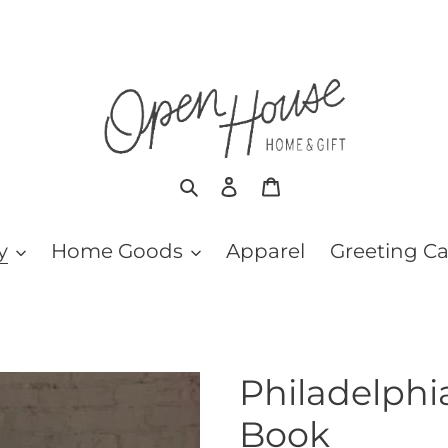
Search
Log in
Cart
y
Home Goods
Apparel
Greeting C
Philadelphi
Book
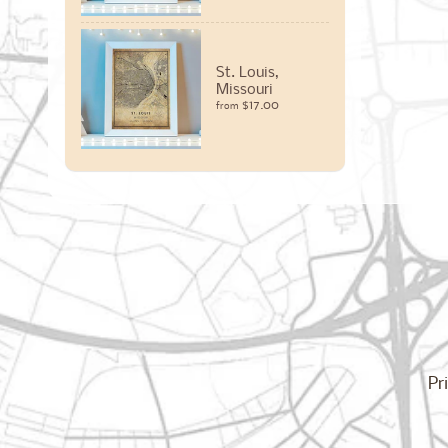
St. Louis,
Missouri
$17.00
from
Pr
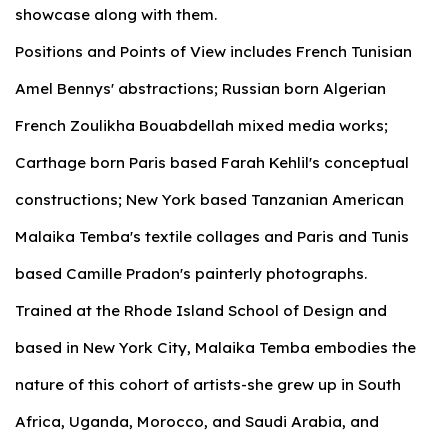
showcase along with them.
Positions and Points of View includes French Tunisian
Amel Bennys' abstractions; Russian born Algerian
French Zoulikha Bouabdellah mixed media works;
Carthage born Paris based Farah Kehlil's conceptual
constructions; New York based Tanzanian American
Malaika Temba's textile collages and Paris and Tunis
based Camille Pradon's painterly photographs.
Trained at the Rhode Island School of Design and
based in New York City, Malaika Temba embodies the
nature of this cohort of artists-she grew up in South
Africa, Uganda, Morocco, and Saudi Arabia, and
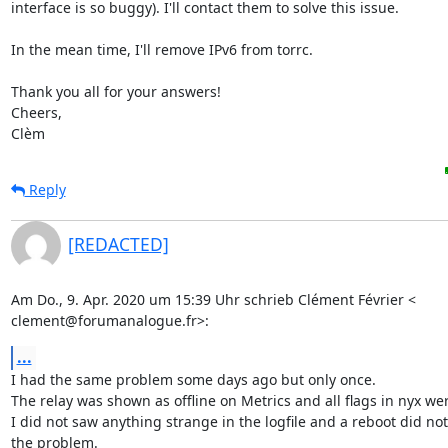
interface is so buggy). I'll contact them to solve this issue.

In the mean time, I'll remove IPv6 from torrc.

Thank you all for your answers!

Cheers,

Clèm
Reply
[REDACTED]
Am Do., 9. Apr. 2020 um 15:39 Uhr schrieb Clément Février <

clement@forumanalogue.fr>:
...
I had the same problem some days ago but only once.

The relay was shown as offline on Metrics and all flags in nyx wer
I did not saw anything strange in the logfile and a reboot did not
the problem.
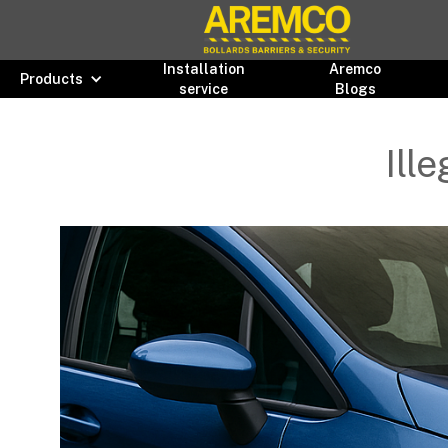
Installation
Aremco
Products
service
Blogs
Ill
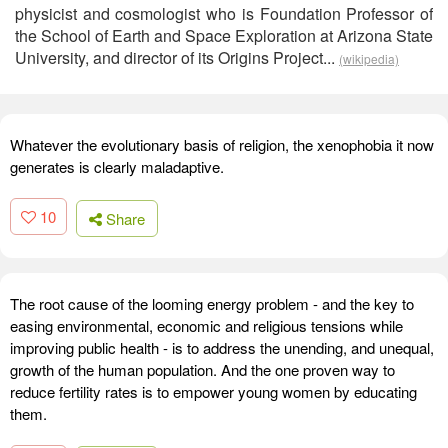
physicist and cosmologist who is Foundation Professor of
the School of Earth and Space Exploration at Arizona State
University, and director of its Origins Project...
(wikipedia)
Whatever the evolutionary basis of religion, the xenophobia it now
generates is clearly maladaptive.
10
Share
The root cause of the looming energy problem - and the key to
easing environmental, economic and religious tensions while
improving public health - is to address the unending, and unequal,
growth of the human population. And the one proven way to
reduce fertility rates is to empower young women by educating
them.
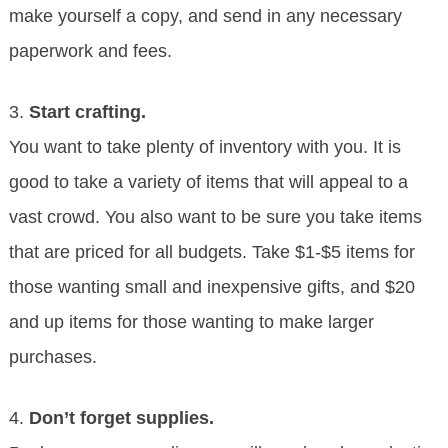
make yourself a copy, and send in any necessary
paperwork and fees.
3.
Start crafting.
You want to take plenty of inventory with you. It is
good to take a variety of items that will appeal to a
vast crowd. You also want to be sure you take items
that are priced for all budgets. Take $1-$5 items for
those wanting small and inexpensive gifts, and $20
and up items for those wanting to make larger
purchases.
4.
Don’t forget supplies.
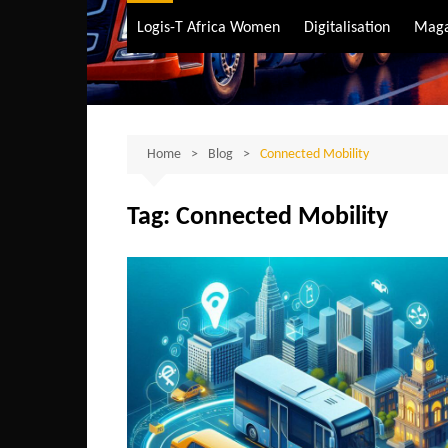
Air Transport
Logis-T Africa Women
Digitalisation
Maga
Maritime Transpo
Road Transport
Sustainable trans
Home
Blog
Connected Mobility
Tag:
Connected Mobility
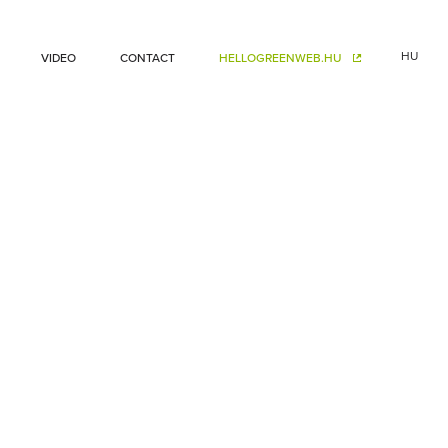
HU
VIDEO
CONTACT
HELLOGREENWEB.HU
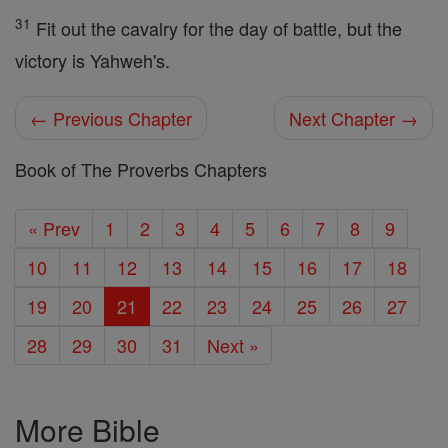
31
Fit out the cavalry for the day of battle, but the
victory is Yahweh's.
← Previous Chapter
Next Chapter →
Book of The Proverbs Chapters
« Prev
1
2
3
4
5
6
7
8
9
10
11
12
13
14
15
16
17
18
19
20
21
22
23
24
25
26
27
28
29
30
31
Next »
More Bible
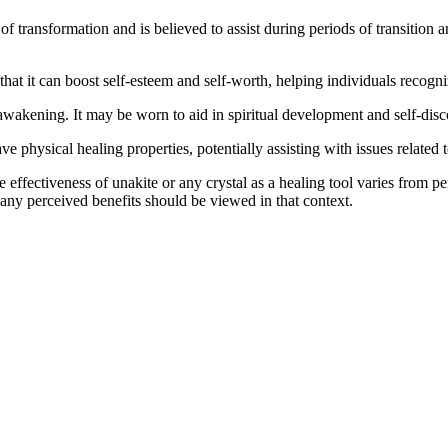
of transformation and is believed to assist during periods of transitio
hat it can boost self-esteem and self-worth, helping individuals recogn
 awakening. It may be worn to aid in spiritual development and self-disc
ave physical healing properties, potentially assisting with issues related
e effectiveness of unakite or any crystal as a healing tool varies from p
 any perceived benefits should be viewed in that context.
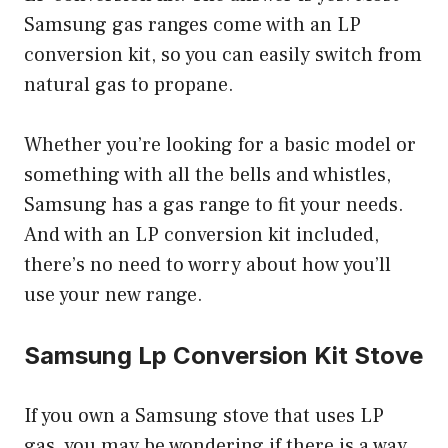
Samsung gas ranges come with an LP
conversion kit, so you can easily switch from
natural gas to propane.
Whether you’re looking for a basic model or
something with all the bells and whistles,
Samsung has a gas range to fit your needs.
And with an LP conversion kit included,
there’s no need to worry about how you’ll
use your new range.
Samsung Lp Conversion Kit Stove
If you own a Samsung stove that uses LP
gas, you may be wondering if there is a way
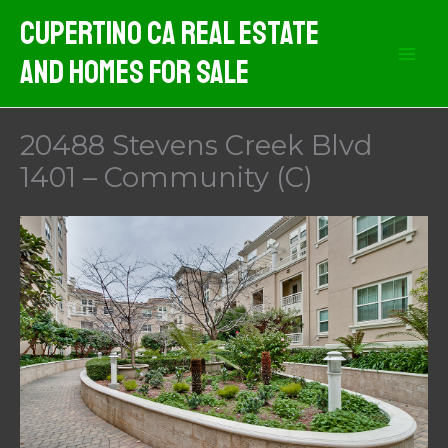
Skip
Cupertino CA Real Estate
to
And Homes For Sale
content
20488 Stevens Creek Blvd
1401 – Community (C)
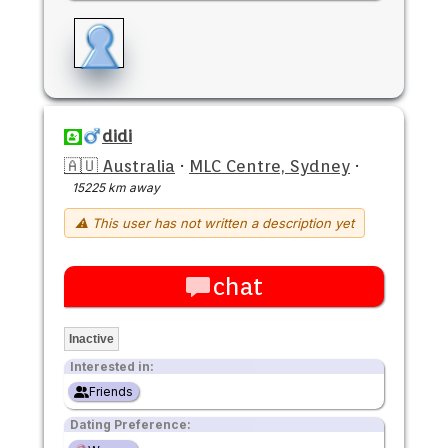
didi
🇦🇺 Australia
·
MLC Centre, Sydney
·
15225 km away
⚠ This user has not written a description yet
chat
Inactive
Interested in:
Friends
Dating Preference:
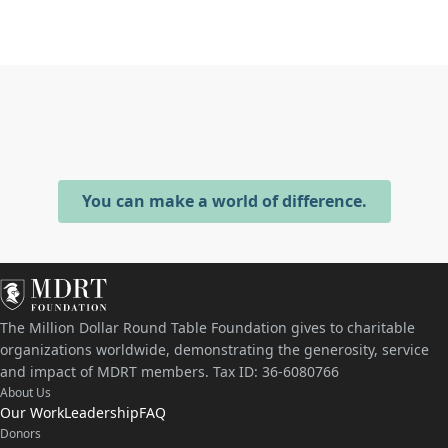
You can make a world of difference.
The Million Dollar Round Table Foundation gives to charitable
organizations worldwide, demonstrating the generosity, service
and impact of MDRT members. Tax ID: 36-6080766
About Us
Our Work
Leadership
FAQ
Donors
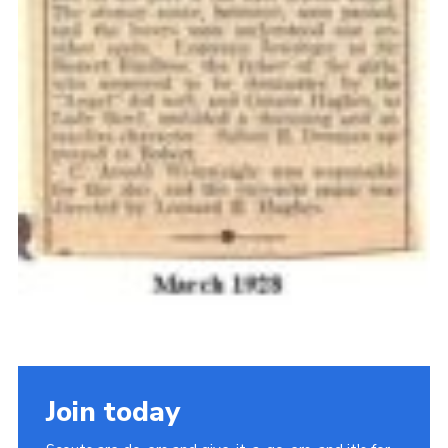
Join today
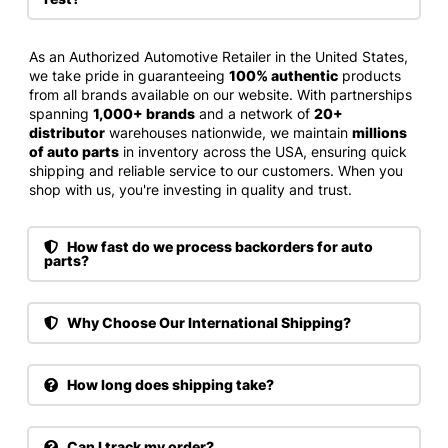
As an Authorized Automotive Retailer in the United States,
we take pride in guaranteeing
100% authentic
products
from all brands available on our website. With partnerships
spanning
1,000+ brands
and a network of
20+
distributor
warehouses nationwide, we maintain
millions
of auto parts
in inventory across the USA, ensuring quick
shipping and reliable service to our customers. When you
shop with us, you're investing in quality and trust.
How fast do we process backorders for auto
parts?
Why Choose Our International Shipping?
How long does shipping take?
Can I track my order?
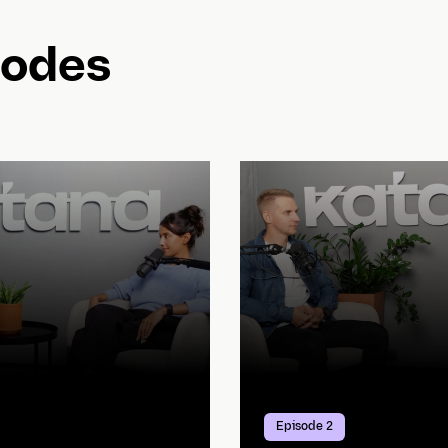
sodes
Episode 2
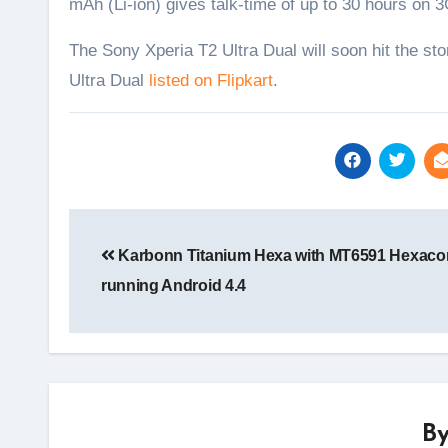
mAh (Li-ion) gives talk-time of up to 30 hours on
The Sony Xperia T2 Ultra Dual will soon hit the stor
Ultra Dual
listed on Flipkart
.
Post
navigation
Karbonn Titanium Hexa with MT6591 Hexaco
running Android 4.4
B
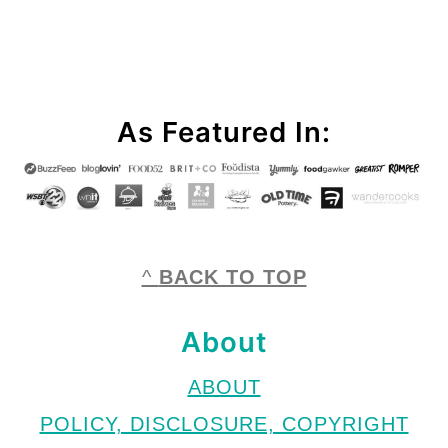
Footer
As Featured In:
^
BACK TO TOP
About
ABOUT
POLICY, DISCLOSURE, COPYRIGHT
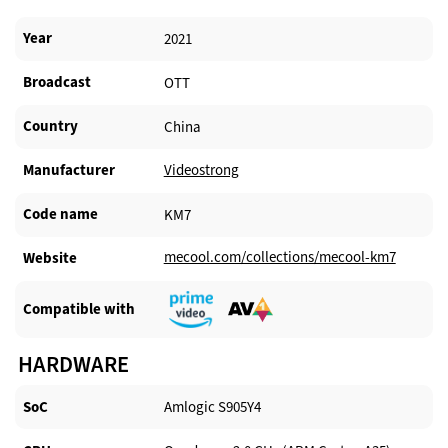
Year
2021
Broadcast
OTT
Country
China
Manufacturer​
Videostrong
Code name
KM7
mecool.com/collections/mecool-km7
Website​
Compatible with​
HARDWARE
SoC
Amlogic S905Y4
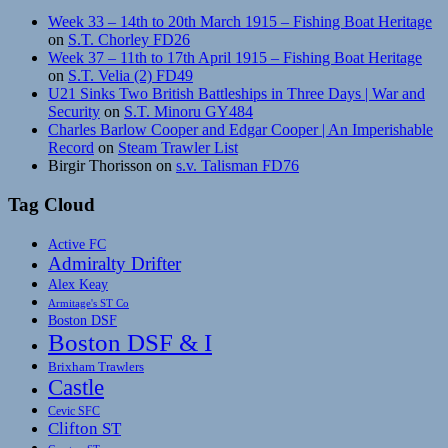
Week 33 – 14th to 20th March 1915 – Fishing Boat Heritage
on
S.T. Chorley FD26
Week 37 – 11th to 17th April 1915 – Fishing Boat Heritage
on
S.T. Velia (2) FD49
U21 Sinks Two British Battleships in Three Days | War and
Security
on
S.T. Minoru GY484
Charles Barlow Cooper and Edgar Cooper | An Imperishable
Record
on
Steam Trawler List
Birgir Thorisson
on
s.v. Talisman FD76
Tag Cloud
Active FC
Admiralty Drifter
Alex Keay
Armitage's ST Co
Boston DSF
Boston DSF & I
Brixham Trawlers
Castle
Cevic SFC
Clifton ST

------------------------------------------------

**TASK TO COMPLETE:**
Transcribe every entry above exactly as it stands, but skip the images.

**SOLVED EXERCISE:**
Search
Log in
Cart
y
Home Goods
Apparel
Greeting C
Philadelphi
Book
St. Louis,
Missouri
$17.00
from
Pr
showcase along with them.
Positions and Points of View includes French Tunisian
Amel Bennys' abstractions; Russian born Algerian
French Zoulikha Bouabdellah mixed media works;
Carthage born Paris based Farah Kehlil's conceptual
constructions; New York based Tanzanian American
Malaika Temba's textile collages and Paris and Tunis
based Camille Pradon's painterly photographs.
Trained at the Rhode Island School of Design and
based in New York City, Malaika Temba embodies the
nature of this cohort of artists-she grew up in South
Africa, Uganda, Morocco, and Saudi Arabia, and
interface is so buggy). I'll contact them to solve this issue.

In the mean time, I'll remove IPv6 from torrc.

Thank you all for your answers!

Cheers,

Clèm
Reply
[REDACTED]
Am Do., 9. Apr. 2020 um 15:39 Uhr schrieb Clément Février <

clement@forumanalogue.fr>:
...
I had the same problem some days ago but only once.

The relay was shown as offline on Metrics and all flags in nyx wer
I did not saw anything strange in the logfile and a reboot did not
the problem.
Installation
Aremco
Products
service
Blogs
Ill
physicist and cosmologist who is Foundation Professor of
the School of Earth and Space Exploration at Arizona State
University, and director of its Origins Project...
(wikipedia)
Whatever the evolutionary basis of religion, the xenophobia it now
generates is clearly maladaptive.
10
Share
The root cause of the looming energy problem - and the key to
easing environmental, economic and religious tensions while
improving public health - is to address the unending, and unequal,
growth of the human population. And the one proven way to
reduce fertility rates is to empower young women by educating
them.
make yourself a copy, and send in any necessary
paperwork and fees.
3.
Start crafting.
You want to take plenty of inventory with you. It is
good to take a variety of items that will appeal to a
vast crowd. You also want to be sure you take items
that are priced for all budgets. Take $1-$5 items for
those wanting small and inexpensive gifts, and $20
and up items for those wanting to make larger
purchases.
4.
Don’t forget supplies.
Air Transport
Logis-T Africa Women
Digitalisation
Maga
Maritime Transpo
Road Transport
Sustainable trans
Home
Blog
Connected Mobility
Tag:
Connected Mobility
HU
VIDEO
CONTACT
HELLOGREENWEB.HU
31
Fit out the cavalry for the day of battle, but the
victory is Yahweh's.
← Previous Chapter
Next Chapter →
Book of The Proverbs Chapters
« Prev
1
2
3
4
5
6
7
8
9
10
11
12
13
14
15
16
17
18
19
20
21
22
23
24
25
26
27
28
29
30
31
Next »
More Bible
of transformation and is believed to assist during periods of transitio
hat it can boost self-esteem and self-worth, helping individuals recogn
 awakening. It may be worn to aid in spiritual development and self-disc
ave physical healing properties, potentially assisting with issues related
e effectiveness of unakite or any crystal as a healing tool varies from p
 any perceived benefits should be viewed in that context.
Samsung gas ranges come with an LP
conversion kit, so you can easily switch from
natural gas to propane.
Whether you’re looking for a basic model or
something with all the bells and whistles,
Samsung has a gas range to fit your needs.
And with an LP conversion kit included,
there’s no need to worry about how you’ll
use your new range.
Samsung Lp Conversion Kit Stove
If you own a Samsung stove that uses LP
gas, you may be wondering if there is a way
Skip
Cupertino CA Real Estate
to
And Homes For Sale
content
20488 Stevens Creek Blvd
1401 – Community (C)
didi
🇦🇺 Australia
·
MLC Centre, Sydney
·
15225 km away
⚠ This user has not written a description yet
chat
Inactive
Interested in:
Friends
Dating Preference:
You can make a world of difference.
The Million Dollar Round Table Foundation gives to charitable
organizations worldwide, demonstrating the generosity, service
and impact of MDRT members. Tax ID: 36-6080766
About Us
Our Work
Leadership
FAQ
Donors
Join today
As an Authorized Automotive Retailer in the United States,
we take pride in guaranteeing
100% authentic
products
from all brands available on our website. With partnerships
spanning
1,000+ brands
and a network of
20+
distributor
warehouses nationwide, we maintain
millions
of auto parts
in inventory across the USA, ensuring quick
shipping and reliable service to our customers. When you
shop with us, you're investing in quality and trust.
How fast do we process backorders for auto
parts?
Why Choose Our International Shipping?
How long does shipping take?
Can I track my order?
sodes
Episode 2
mAh (Li-ion) gives talk-time of up to 30 hours on
The Sony Xperia T2 Ultra Dual will soon hit the stor
Ultra Dual
listed on Flipkart
.
Post
navigation
Karbonn Titanium Hexa with MT6591 Hexaco
running Android 4.4
B
Footer
As Featured In:
^
BACK TO TOP
About
ABOUT
POLICY, DISCLOSURE, COPYRIGHT
Year
2021
Broadcast
OTT
Country
China
Manufacturer​
Videostrong
Code name
KM7
mecool.com/collections/mecool-km7
Website​
Compatible with​
HARDWARE
SoC
Amlogic S905Y4
Week 33 – 14th to 20th March 1915 – Fishing Boat Heritage
on
S.T. Chorley FD26
Week 37 – 11th to 17th April 1915 – Fishing Boat Heritage
on
S.T. Velia (2) FD49
U21 Sinks Two British Battleships in Three Days | War and
Security
on
S.T. Minoru GY484
Charles Barlow Cooper and Edgar Cooper | An Imperishable
Record
on
Steam Trawler List
Birgir Thorisson
on
s.v. Talisman FD76
Tag Cloud
Active FC
Admiralty Drifter
Alex Keay
Armitage's ST Co
Boston DSF
Boston DSF & I
Brixham Trawlers
Castle
Cevic SFC
Clifton ST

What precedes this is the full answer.